The Department of Health has now found that MRSA infection rates are 42 per cent above average in hospitals where occupancy rates are 90 per cent or over.

Hospitals are now overcrowded with patients being sent home early so that they do not block beds needed by incoming patients.

With the numbers of hospital beds being slashed, the rise of MRSA is inexorable.

Meanwhile, the charity Mencap has reported that people with learning difficulties are not being treated properly in this situation of over crowded hospitals, overworked staff and mass sackings of just qualified nurses and junior doctors.

An independent inquiry is to be launched after the charity highlighted six deaths of people with learning disabilities in NHS care.

Mencap’s report says there is widespread ignorance in the NHS which has resulted in ‘institutional abuse’, where necessary care was not given because of the person’s disability.

Mencap makes the point that the NHS staff who were looking after the six cases may not have consciously discriminated against the patients, but that there is a lack of training and understanding of how to care for people with learning disabilities.

One of the cases described by Mencap is that of Martin Ryan age 43 who went without food for 26 days while in hospital following a stroke leaving him too weak to undergo surgery.

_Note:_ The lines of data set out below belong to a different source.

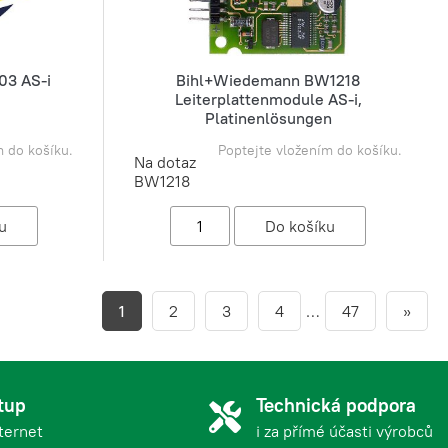
3 AS-i
Bihl+Wiedemann BW1218
Leiterplattenmodule AS-i,
Platinenlösungen
m do košíku.
Poptejte vložením do košíku.
Na dotaz
BW1218
1
2
3
4
…
47
»
tup
Technická podpora
nternet
i za přímé účasti výrobců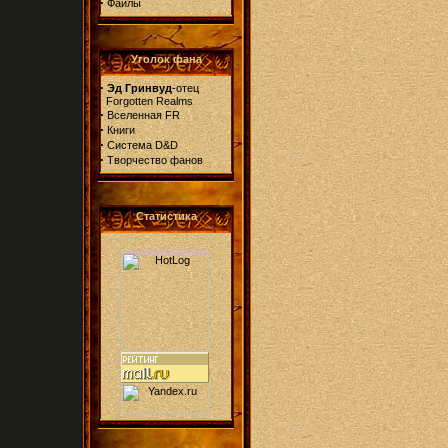
·
Файлы
Уголок фана
·
Эд Гринвуд
-отец
Forgotten Realms
·
Вселенная FR
·
Книги
·
Система D&D
·
Творчество фанов
Статистика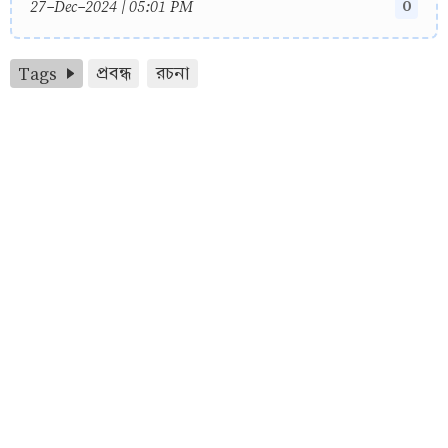
0
27-Dec-2024 | 05:01 PM
Tags
প্রবন্ধ
রচনা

He died in 2005.

Another was that of Tom Wakefield 20, who was given no care for stomach pains and died of pneumonia and reflux problems in 2004.

Yesterday, Dame Jo Williams, Mencap’s chief executive, said people with a learning disability continued to receive worse healthcare than those without a disability.

The response of Health Secretary Patricia ‘Humbug’ Hewitt was ‘I was shocked to hear of these findings concerning people with learning disabilities’.

Well if you slash beds, sack thousands of staff, and close hospitals using pricing mechanisms to do so, what does she think is likely to happen.

This is nothing to what is going to happen if Blair and Hewitt are successful in closing the main District General Hospitals. Care in the community will amount to being out of sight and out of mind, as the sick die at home, far away from proper treatment and the public gaze.

The trade unions must take action to defend the NHS. Every trade unionist should join the junior doctors demonstration next Saturday in central London.

The trade unions must organise strike action to bring down the Blair-Brown government, to bring in a workers’ government that will see health care as the number one issue, and nationalise the banks and the drug companies to be able to finance it properly.